Geneviève Massard-Guilbaud
Université Clermont II


Everyone would agree that Algerian immigrants in France constitute a population confronted with particular difficulties in terms of integration into French society and which, in any case, appears to follow a path which is different from that of other immigrants since the middle of the nineteenth century, when France became a country of mass immigration. These difficulties are often attributed to the fact that Algeria was for many years a French colony and only gained its independence at the cost of a war that has marked relations between the two countries ever since. Such an argument is not false, but it is too simple. If we want to show how the colonial context of the Algerian immigration could have created specific difficulties, we have to go much farther back in time, to the First World War. We can then see how, in a number of ways, official French policy in the interwar period helped to blacklist the Algerians in France.

The Algerian immigration, which began before the First World War, does not seem to have posed particular problems at the outset. Only the French settlers in Algeria looked unfavourably on its growth, insofar as this threatened to reduce the pool of cheap labour they were accustomed to having at their disposal. But the war was to change things completely. Summoned en masse to serve as soldiers or civilian workers in France, the Algerians discovered an industrial society, with its wealth and the relative respect accorded to its workforce, even when this was composed of immigrants. Once the war was over, many sought to remain in France or to return there, fleeing the endemic poverty of their own country, the oppression of the settlers and the constraints of an authoritarian society. Alerted by the administrators in Algeria, who provided striking descriptions of the consequences of the war on the social, sexual and political behaviour of the native population, the French public authorities concluded that emigration constituted a threat for France's continued presence in Algeria and chose to give preference to European immigrants. The Algerians were thus officially declared undesirable in France. In spite of this strategy, the Algerian emigration, with its structural causes, continued and the Cartel government (1924-25), yielding to pressures from the colonial lobbies, introduced regulations to limit the exodus. The government did not go so far as to prohibit it, however, for as such a measure did not seem possible in the political and diplomatic context of the moment. And in spite of the ruthless arsenal of regulations deployed against it, the emigration continued.

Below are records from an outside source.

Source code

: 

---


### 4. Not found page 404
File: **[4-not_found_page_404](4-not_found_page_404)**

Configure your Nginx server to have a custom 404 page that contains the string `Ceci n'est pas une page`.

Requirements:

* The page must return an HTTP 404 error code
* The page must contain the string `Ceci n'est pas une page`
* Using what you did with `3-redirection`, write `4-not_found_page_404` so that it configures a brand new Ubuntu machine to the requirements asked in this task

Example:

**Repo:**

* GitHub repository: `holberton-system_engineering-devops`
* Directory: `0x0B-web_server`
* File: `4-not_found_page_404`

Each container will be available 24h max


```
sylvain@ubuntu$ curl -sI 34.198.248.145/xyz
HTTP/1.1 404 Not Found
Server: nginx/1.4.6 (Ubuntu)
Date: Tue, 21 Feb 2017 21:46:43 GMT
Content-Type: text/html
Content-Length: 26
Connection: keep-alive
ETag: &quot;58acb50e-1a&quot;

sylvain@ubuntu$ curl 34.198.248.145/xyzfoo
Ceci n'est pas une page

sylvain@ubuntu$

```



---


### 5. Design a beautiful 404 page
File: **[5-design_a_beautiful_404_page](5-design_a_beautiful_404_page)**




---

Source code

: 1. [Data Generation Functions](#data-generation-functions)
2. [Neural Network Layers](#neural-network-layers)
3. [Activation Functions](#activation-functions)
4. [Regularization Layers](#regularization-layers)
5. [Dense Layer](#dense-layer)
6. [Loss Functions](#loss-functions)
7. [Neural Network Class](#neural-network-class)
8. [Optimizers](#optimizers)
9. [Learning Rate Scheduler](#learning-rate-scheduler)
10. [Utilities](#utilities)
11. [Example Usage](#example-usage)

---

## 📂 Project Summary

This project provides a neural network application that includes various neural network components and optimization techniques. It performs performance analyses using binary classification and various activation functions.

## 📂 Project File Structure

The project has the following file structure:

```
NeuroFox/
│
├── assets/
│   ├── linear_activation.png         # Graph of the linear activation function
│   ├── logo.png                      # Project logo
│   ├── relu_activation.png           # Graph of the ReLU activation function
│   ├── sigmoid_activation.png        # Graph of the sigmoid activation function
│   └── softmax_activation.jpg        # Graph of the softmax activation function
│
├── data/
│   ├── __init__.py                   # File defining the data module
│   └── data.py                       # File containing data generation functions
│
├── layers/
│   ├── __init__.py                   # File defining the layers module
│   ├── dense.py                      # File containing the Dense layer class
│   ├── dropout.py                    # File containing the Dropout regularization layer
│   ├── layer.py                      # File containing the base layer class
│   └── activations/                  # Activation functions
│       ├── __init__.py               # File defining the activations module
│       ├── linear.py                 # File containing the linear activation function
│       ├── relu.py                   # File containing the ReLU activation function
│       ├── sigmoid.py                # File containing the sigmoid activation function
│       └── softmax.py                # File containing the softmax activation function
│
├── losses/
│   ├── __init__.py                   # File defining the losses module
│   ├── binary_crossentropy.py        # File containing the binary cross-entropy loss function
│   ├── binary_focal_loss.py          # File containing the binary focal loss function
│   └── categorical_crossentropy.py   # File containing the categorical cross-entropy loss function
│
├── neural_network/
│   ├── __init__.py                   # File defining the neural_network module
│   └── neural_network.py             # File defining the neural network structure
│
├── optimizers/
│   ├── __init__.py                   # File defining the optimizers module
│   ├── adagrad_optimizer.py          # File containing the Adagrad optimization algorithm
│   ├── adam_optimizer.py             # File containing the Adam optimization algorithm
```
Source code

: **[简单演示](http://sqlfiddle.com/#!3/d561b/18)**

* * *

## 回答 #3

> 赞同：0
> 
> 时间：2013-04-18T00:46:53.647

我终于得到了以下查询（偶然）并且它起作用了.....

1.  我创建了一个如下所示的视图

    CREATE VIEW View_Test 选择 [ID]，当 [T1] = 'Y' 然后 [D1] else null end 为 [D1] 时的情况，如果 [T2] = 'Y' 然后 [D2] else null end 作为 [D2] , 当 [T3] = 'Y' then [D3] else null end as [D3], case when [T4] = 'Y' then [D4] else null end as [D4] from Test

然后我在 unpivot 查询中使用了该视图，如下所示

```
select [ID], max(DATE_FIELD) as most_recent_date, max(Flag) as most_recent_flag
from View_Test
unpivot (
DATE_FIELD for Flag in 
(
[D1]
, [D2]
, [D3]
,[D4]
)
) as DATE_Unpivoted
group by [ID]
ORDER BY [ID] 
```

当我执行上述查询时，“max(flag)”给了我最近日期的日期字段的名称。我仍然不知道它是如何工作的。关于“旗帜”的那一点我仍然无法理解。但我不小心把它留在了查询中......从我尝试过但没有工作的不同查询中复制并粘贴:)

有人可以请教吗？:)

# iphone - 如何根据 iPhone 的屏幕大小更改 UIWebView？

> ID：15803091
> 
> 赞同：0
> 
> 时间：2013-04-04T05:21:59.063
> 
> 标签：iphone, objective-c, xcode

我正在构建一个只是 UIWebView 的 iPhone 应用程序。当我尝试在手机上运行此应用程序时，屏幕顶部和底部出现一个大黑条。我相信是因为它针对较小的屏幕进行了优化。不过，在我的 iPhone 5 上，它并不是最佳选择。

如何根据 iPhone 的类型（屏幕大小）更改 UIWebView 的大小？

Since this flow could not be totally curbed, efforts were directed at better controlling it, which, in all the large cities of France, gave rise to the SAINAs (Services des Affaires Indigenes Nord-Africaines, or North African native affairs departments). This confusion of police action and a very particular kind of social services was to have the effect of isolating the Algerians from the rest of the French or immigrant population and, for a long time, blocking access to all the paths by which foreigners normally blend into French society :  the immigration of women and children (who then attend public schools), living accommodations in workers' housing estates or neighbourhoods (rather than in rented rooms exclusively inhabited by fellow Algerians), which give rise to social exchanges facilitating integration, contacts with ordinary social services and so on. Systematically used as scabs during strikes or as an attack force by right-wing leagues with the complicity of the police, the Algerians were cut off from the unions and thus constituted a lumpen-proletariat detested by the rest of the working-class population. Having no national State behind them for protection, they became the pariahs of French society even as their influx was increasing and starting to take the form of what it would soon become a mass immigration destined to take root in France.